# Mercury 3000 control throttle only button



## rabbit (May 12, 2013)

Having problems with the button sticking and it's a common issue to 3000 Classic controls. Anyway what it is the throttle-only shaft and associated parts don't return and the control handle locks up trying to go back into gear. I took the back off my control, lithium sprayed it, worked it around till it worked great. Put it back together and it locked up again after I used throttle-only. Tapped the bezel with a screwdriver, the parts returned and it worked again.
I don't want to take the whole thing apart unless I really have to but here's how to fix it maybe:
https://www.scribd.com/doc/76275169/29/Shift-and-Throttle-Cable-Installation
There are two different 3000 designs included. I don't know which mine is but I'm afraid I'll find out.
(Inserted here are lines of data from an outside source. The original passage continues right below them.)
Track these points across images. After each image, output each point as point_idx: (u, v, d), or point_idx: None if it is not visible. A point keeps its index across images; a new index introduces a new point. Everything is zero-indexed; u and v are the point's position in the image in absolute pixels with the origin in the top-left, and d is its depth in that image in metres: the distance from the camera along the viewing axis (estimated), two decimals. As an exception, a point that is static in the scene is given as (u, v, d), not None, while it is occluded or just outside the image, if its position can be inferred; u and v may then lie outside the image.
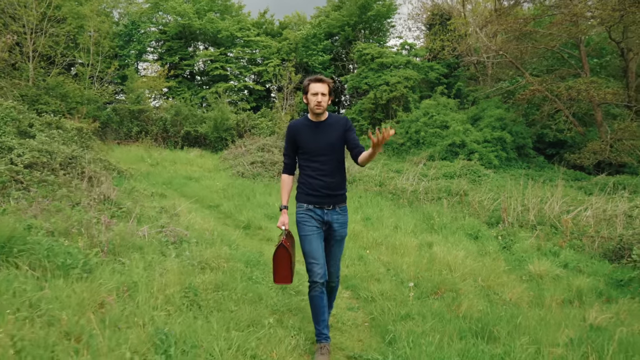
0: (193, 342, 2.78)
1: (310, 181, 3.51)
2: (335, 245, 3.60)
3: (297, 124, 3.64)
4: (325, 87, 3.50)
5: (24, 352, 2.30)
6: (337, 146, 3.53)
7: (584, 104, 20.29)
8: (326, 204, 3.51)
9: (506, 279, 5.19)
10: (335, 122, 3.58)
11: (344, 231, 3.63)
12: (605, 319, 3.75)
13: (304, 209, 3.53)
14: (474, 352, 3.06)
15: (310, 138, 3.51)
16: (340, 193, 3.57)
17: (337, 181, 3.53)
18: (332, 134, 3.52)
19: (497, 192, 11.02)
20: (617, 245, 6.58)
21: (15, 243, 3.67)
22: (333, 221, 3.53)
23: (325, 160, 3.49)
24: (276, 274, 3.45)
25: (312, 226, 3.49)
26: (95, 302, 3.13)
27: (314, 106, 3.49)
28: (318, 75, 3.59)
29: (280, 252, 3.46)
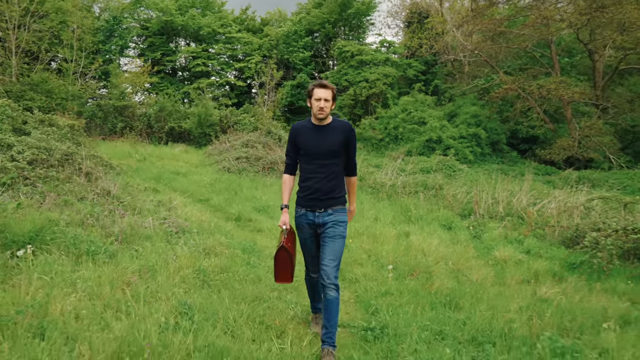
0: (211, 311, 3.35)
1: (306, 183, 3.60)
2: (328, 243, 3.52)
3: (299, 126, 3.72)
4: (329, 92, 3.55)
5: (81, 319, 2.85)
6: (336, 151, 3.57)
7: (554, 101, 21.25)
8: (317, 207, 3.56)
9: (474, 263, 5.86)
10: (339, 128, 3.62)
11: (339, 229, 3.57)
12: (553, 293, 4.43)
13: (298, 213, 3.68)
14: (442, 318, 3.70)
15: (310, 141, 3.58)
16: (335, 196, 3.59)
17: (333, 185, 3.57)
18: (333, 139, 3.56)
19: (470, 186, 11.75)
20: (574, 234, 7.34)
21: (46, 233, 4.18)
22: (325, 221, 3.56)
23: (323, 164, 3.55)
24: (277, 274, 3.53)
25: (307, 233, 3.64)
26: (122, 282, 3.67)
27: (316, 111, 3.53)
28: (322, 81, 3.61)
29: (281, 254, 3.54)
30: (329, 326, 3.29)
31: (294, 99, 28.17)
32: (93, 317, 2.88)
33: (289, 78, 28.93)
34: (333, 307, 3.33)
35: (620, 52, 20.80)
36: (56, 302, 2.91)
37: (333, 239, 3.53)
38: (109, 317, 2.92)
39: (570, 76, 24.83)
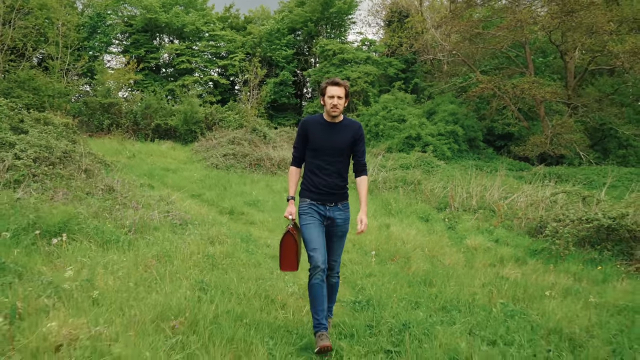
0: (224, 287, 3.97)
1: (313, 178, 3.66)
2: (336, 241, 3.70)
3: (311, 120, 3.74)
4: (342, 90, 3.58)
5: (122, 292, 3.45)
6: (344, 149, 3.65)
7: (528, 100, 22.19)
8: (328, 201, 3.65)
9: (447, 250, 6.57)
10: (349, 127, 3.70)
11: (346, 227, 3.73)
12: (513, 274, 5.14)
13: (306, 203, 3.69)
14: (417, 292, 4.38)
15: (320, 137, 3.63)
16: (342, 192, 3.70)
17: (339, 181, 3.66)
18: (343, 138, 3.64)
19: (447, 181, 12.50)
20: (538, 224, 8.12)
21: (72, 224, 4.75)
22: (336, 217, 3.65)
23: (331, 161, 3.62)
24: (283, 261, 3.57)
25: (313, 217, 3.64)
26: (144, 265, 4.27)
27: (330, 109, 3.58)
28: (335, 79, 3.65)
29: (287, 240, 3.58)
30: (329, 301, 3.66)
31: (277, 96, 28.70)
32: (130, 291, 3.48)
33: (271, 75, 29.41)
34: (334, 289, 3.77)
35: (588, 55, 21.83)
36: (99, 279, 3.51)
37: (341, 238, 3.72)
38: (143, 292, 3.53)
39: (545, 76, 25.91)
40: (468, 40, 23.53)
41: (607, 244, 6.94)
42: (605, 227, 6.89)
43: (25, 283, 3.20)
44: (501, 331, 3.23)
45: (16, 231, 4.17)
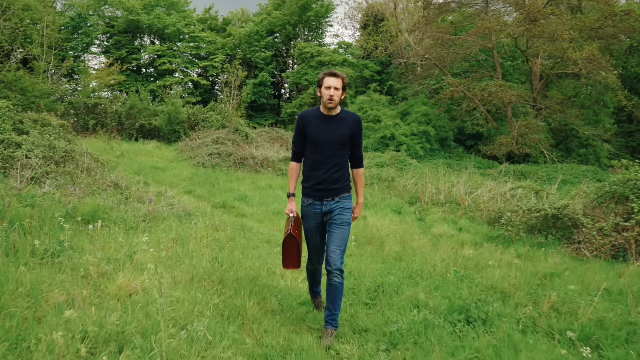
0: (234, 262, 4.90)
1: (312, 173, 3.67)
2: (335, 230, 3.61)
3: (308, 115, 3.72)
4: (339, 81, 3.54)
5: (159, 262, 4.36)
6: (343, 142, 3.62)
7: (497, 102, 23.53)
8: (325, 196, 3.65)
9: (416, 237, 7.60)
10: (347, 119, 3.67)
11: (346, 216, 3.66)
12: (469, 253, 6.20)
13: (305, 203, 3.76)
14: (390, 266, 5.38)
15: (319, 131, 3.60)
16: (342, 186, 3.68)
17: (339, 176, 3.64)
18: (341, 130, 3.61)
19: (418, 178, 13.60)
20: (497, 215, 9.24)
21: (100, 213, 5.61)
22: (333, 208, 3.66)
23: (330, 155, 3.60)
24: (285, 261, 3.68)
25: (313, 223, 3.73)
26: (165, 246, 5.17)
27: (326, 100, 3.54)
28: (333, 70, 3.61)
29: (289, 241, 3.65)
30: (332, 309, 3.52)
31: (256, 97, 29.55)
32: (165, 262, 4.39)
33: (251, 77, 30.23)
34: (338, 292, 3.52)
35: (551, 61, 23.28)
36: (139, 255, 4.41)
37: (340, 226, 3.62)
38: (174, 263, 4.44)
39: (513, 79, 27.40)
40: (440, 45, 24.76)
41: (552, 231, 8.09)
42: (551, 216, 8.03)
43: (83, 257, 4.09)
44: (453, 289, 4.25)
45: (59, 219, 5.02)
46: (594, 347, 3.04)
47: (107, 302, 3.06)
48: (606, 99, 24.96)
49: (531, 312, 3.60)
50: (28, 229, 4.49)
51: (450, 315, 3.50)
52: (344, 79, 3.61)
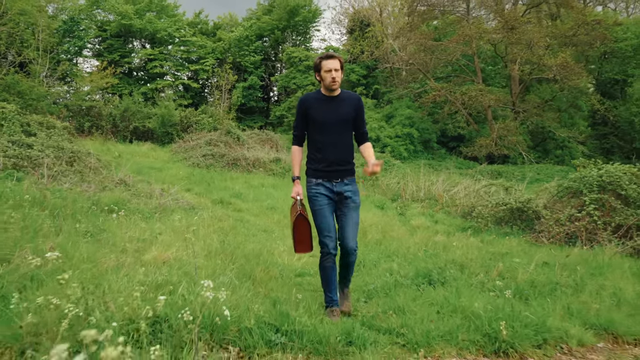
0: (239, 244, 5.77)
1: (317, 155, 3.66)
2: (348, 214, 3.68)
3: (309, 97, 3.74)
4: (337, 62, 3.59)
5: (180, 240, 5.22)
6: (347, 122, 3.67)
7: (477, 105, 24.66)
8: (334, 177, 3.65)
9: (396, 227, 8.53)
10: (348, 99, 3.71)
11: (357, 199, 3.74)
12: (442, 240, 7.13)
13: (313, 183, 3.70)
14: (371, 248, 6.29)
15: (321, 112, 3.63)
16: (348, 168, 3.71)
17: (344, 156, 3.68)
18: (343, 110, 3.66)
19: (401, 177, 14.57)
20: (469, 209, 10.21)
21: (120, 204, 6.45)
22: (344, 190, 3.67)
23: (334, 136, 3.63)
24: (297, 243, 3.66)
25: (323, 200, 3.65)
26: (179, 231, 6.03)
27: (329, 83, 3.57)
28: (329, 52, 3.66)
29: (299, 222, 3.62)
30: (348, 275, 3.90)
31: (246, 99, 30.35)
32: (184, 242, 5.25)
33: (240, 80, 31.03)
34: (351, 266, 3.85)
35: (528, 66, 24.46)
36: (163, 234, 5.26)
37: (354, 210, 3.71)
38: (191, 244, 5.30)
39: (494, 82, 28.60)
40: (423, 50, 25.83)
41: (517, 222, 9.07)
42: (516, 209, 9.01)
43: (116, 236, 4.94)
44: (421, 263, 5.17)
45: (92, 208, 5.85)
46: (524, 299, 3.97)
47: (147, 267, 3.93)
48: (580, 103, 26.19)
49: (482, 277, 4.53)
50: (65, 215, 5.33)
51: (416, 279, 4.42)
52: (341, 59, 3.65)
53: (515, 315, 3.20)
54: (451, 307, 3.45)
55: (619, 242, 7.39)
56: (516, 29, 21.86)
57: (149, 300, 2.79)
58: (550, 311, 3.52)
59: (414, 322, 3.16)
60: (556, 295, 4.06)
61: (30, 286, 2.96)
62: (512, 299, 3.66)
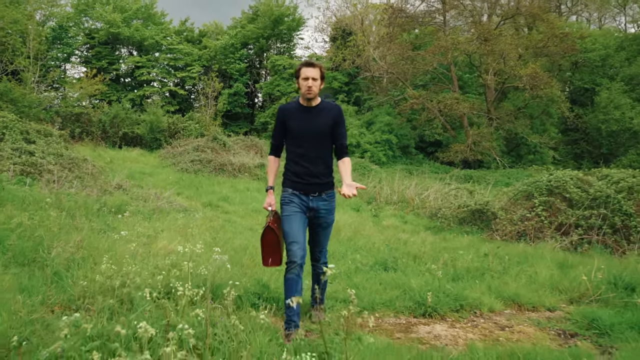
0: (228, 239, 6.72)
1: (295, 168, 3.56)
2: (320, 232, 3.67)
3: (288, 107, 3.65)
4: (316, 71, 3.48)
5: (179, 236, 6.17)
6: (326, 133, 3.55)
7: (453, 113, 25.85)
8: (311, 191, 3.54)
9: (368, 227, 9.54)
10: (326, 109, 3.60)
11: (331, 218, 3.68)
12: (405, 237, 8.14)
13: (288, 193, 3.59)
14: (342, 243, 7.29)
15: (299, 123, 3.53)
16: (326, 181, 3.60)
17: (323, 169, 3.56)
18: (322, 121, 3.54)
19: (377, 181, 15.61)
20: (436, 211, 11.27)
21: (124, 205, 7.37)
22: (319, 207, 3.56)
23: (312, 147, 3.52)
24: (265, 258, 3.56)
25: (294, 207, 3.53)
26: (177, 229, 6.97)
27: (304, 91, 3.47)
28: (310, 60, 3.60)
29: (268, 235, 3.53)
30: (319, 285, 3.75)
31: (231, 106, 31.25)
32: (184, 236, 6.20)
33: (226, 87, 31.91)
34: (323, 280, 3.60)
35: (502, 76, 25.73)
36: (166, 230, 6.20)
37: (326, 229, 3.69)
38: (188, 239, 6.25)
39: (471, 90, 29.87)
40: (402, 60, 26.98)
41: (477, 222, 10.15)
42: (476, 210, 10.10)
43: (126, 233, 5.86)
44: (382, 255, 6.17)
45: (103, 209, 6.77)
46: (458, 280, 5.00)
47: (158, 256, 4.88)
48: (551, 110, 27.55)
49: (429, 266, 5.55)
50: (80, 216, 6.24)
51: (374, 266, 5.42)
52: (322, 68, 3.55)
53: (440, 289, 4.22)
54: (394, 284, 4.46)
55: (560, 239, 8.50)
56: (489, 41, 23.10)
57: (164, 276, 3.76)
58: (472, 287, 4.55)
59: (364, 294, 4.15)
60: (484, 277, 5.09)
61: (73, 266, 3.90)
62: (442, 278, 4.68)
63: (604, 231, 8.37)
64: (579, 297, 4.61)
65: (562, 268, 5.61)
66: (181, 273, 3.60)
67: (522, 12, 25.75)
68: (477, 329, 3.77)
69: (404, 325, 3.75)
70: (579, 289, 4.69)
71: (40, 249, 4.14)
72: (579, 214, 8.75)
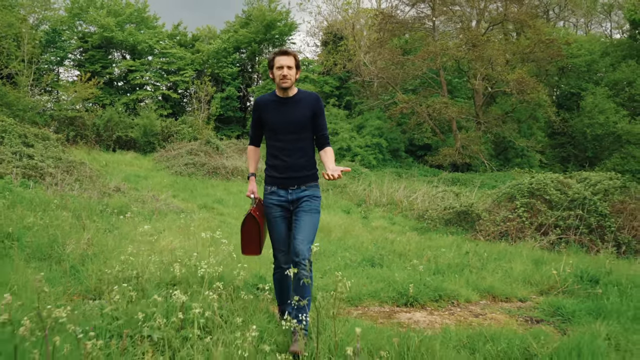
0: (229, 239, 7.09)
1: (274, 161, 3.45)
2: (303, 217, 3.34)
3: (263, 99, 3.51)
4: (291, 59, 3.33)
5: (180, 234, 6.54)
6: (304, 125, 3.40)
7: (442, 117, 26.39)
8: (289, 184, 3.41)
9: (358, 228, 9.96)
10: (305, 99, 3.44)
11: (314, 204, 3.44)
12: (392, 237, 8.57)
13: (268, 192, 3.49)
14: (332, 243, 7.70)
15: (275, 115, 3.40)
16: (307, 174, 3.45)
17: (303, 162, 3.43)
18: (300, 112, 3.39)
19: (367, 184, 16.05)
20: (424, 212, 11.72)
21: (124, 208, 7.74)
22: (300, 196, 3.41)
23: (290, 139, 3.39)
24: (244, 246, 3.49)
25: (277, 211, 3.45)
26: (178, 228, 7.34)
27: (279, 81, 3.33)
28: (283, 48, 3.42)
29: (248, 223, 3.45)
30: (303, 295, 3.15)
31: (224, 109, 31.60)
32: (186, 234, 6.57)
33: (218, 91, 32.26)
34: (306, 289, 3.17)
35: (490, 81, 26.33)
36: (166, 230, 6.57)
37: (308, 212, 3.38)
38: (189, 237, 6.63)
39: (461, 94, 30.46)
40: (393, 65, 27.49)
41: (462, 223, 10.61)
42: (461, 212, 10.55)
43: (127, 233, 6.23)
44: (370, 253, 6.59)
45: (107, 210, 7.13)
46: (438, 274, 5.42)
47: (162, 253, 5.26)
48: (538, 115, 28.17)
49: (413, 263, 5.97)
50: (85, 216, 6.60)
51: (362, 263, 5.83)
52: (296, 56, 3.41)
53: (421, 281, 4.64)
54: (380, 278, 4.88)
55: (539, 238, 8.96)
56: (477, 46, 23.66)
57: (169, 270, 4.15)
58: (451, 280, 4.97)
59: (352, 286, 4.57)
60: (464, 272, 5.52)
61: (87, 261, 4.28)
62: (424, 272, 5.10)
63: (580, 231, 8.85)
64: (548, 289, 5.05)
65: (536, 264, 6.05)
66: (191, 262, 3.99)
67: (510, 18, 26.38)
68: (454, 316, 4.19)
69: (387, 313, 4.17)
70: (549, 282, 5.14)
71: (55, 245, 4.51)
72: (558, 215, 9.22)
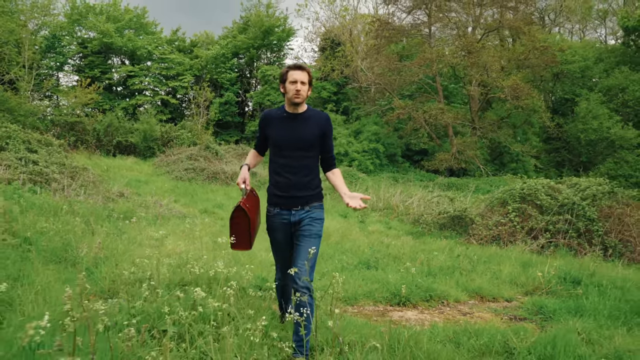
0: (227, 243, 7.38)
1: (277, 178, 3.35)
2: (303, 243, 3.23)
3: (271, 113, 3.42)
4: (305, 75, 3.25)
5: (185, 237, 6.83)
6: (312, 143, 3.31)
7: (438, 123, 26.74)
8: (293, 205, 3.31)
9: (355, 232, 10.25)
10: (314, 117, 3.35)
11: (315, 227, 3.32)
12: (388, 241, 8.86)
13: (271, 213, 3.40)
14: (330, 247, 7.99)
15: (282, 131, 3.31)
16: (311, 193, 3.35)
17: (307, 180, 3.33)
18: (309, 130, 3.30)
19: (364, 189, 16.35)
20: (419, 217, 12.02)
21: (130, 213, 8.02)
22: (303, 218, 3.30)
23: (296, 157, 3.30)
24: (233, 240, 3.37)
25: (281, 234, 3.39)
26: (183, 232, 7.63)
27: (292, 95, 3.22)
28: (298, 62, 3.36)
29: (238, 215, 3.30)
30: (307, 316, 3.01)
31: (222, 115, 31.91)
32: (191, 237, 6.86)
33: (217, 96, 32.57)
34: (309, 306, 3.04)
35: (485, 87, 26.70)
36: (171, 234, 6.85)
37: (309, 237, 3.27)
38: (193, 241, 6.91)
39: (457, 99, 30.83)
40: (389, 71, 27.85)
41: (456, 227, 10.91)
42: (455, 216, 10.86)
43: (134, 237, 6.52)
44: (366, 256, 6.88)
45: (113, 215, 7.41)
46: (430, 276, 5.72)
47: (167, 256, 5.55)
48: (532, 120, 28.55)
49: (406, 265, 6.27)
50: (92, 221, 6.89)
51: (358, 265, 6.13)
52: (310, 73, 3.32)
53: (413, 282, 4.94)
54: (375, 279, 5.18)
55: (530, 242, 9.28)
56: (473, 53, 24.04)
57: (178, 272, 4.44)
58: (442, 282, 5.28)
59: (348, 287, 4.86)
60: (454, 274, 5.82)
61: (100, 264, 4.57)
62: (416, 274, 5.40)
63: (569, 235, 9.17)
64: (533, 289, 5.36)
65: (524, 267, 6.36)
66: (199, 263, 4.28)
67: (505, 25, 26.79)
68: (443, 315, 4.49)
69: (380, 312, 4.46)
70: (534, 283, 5.45)
71: (69, 249, 4.80)
72: (548, 219, 9.54)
Probably Design II because Design III is a change of the parts in question.
I wanted to test my trim switch which had the wires cut inside the handle and a console mounted switch instead. Dang, the switch was good! I could have spent 40 bucks to replace a good switch. Put the handle back on and it stuck. Now I have two (three) trim switches.
Jimminy Christmas, all I wanted to do was check a switch, now the boat is halfway apart.
Cheers!


----------



## rabbit (May 13, 2013)

Worked the control lever some more and the thing started working really good. Better than ever before. The button pops right out. Must have been the lithium spray. Changed it so I don't have to take apart half the boat to get the console off. 
It snowed hard for a bit up here today.
I'm ready to get out on the water.


----------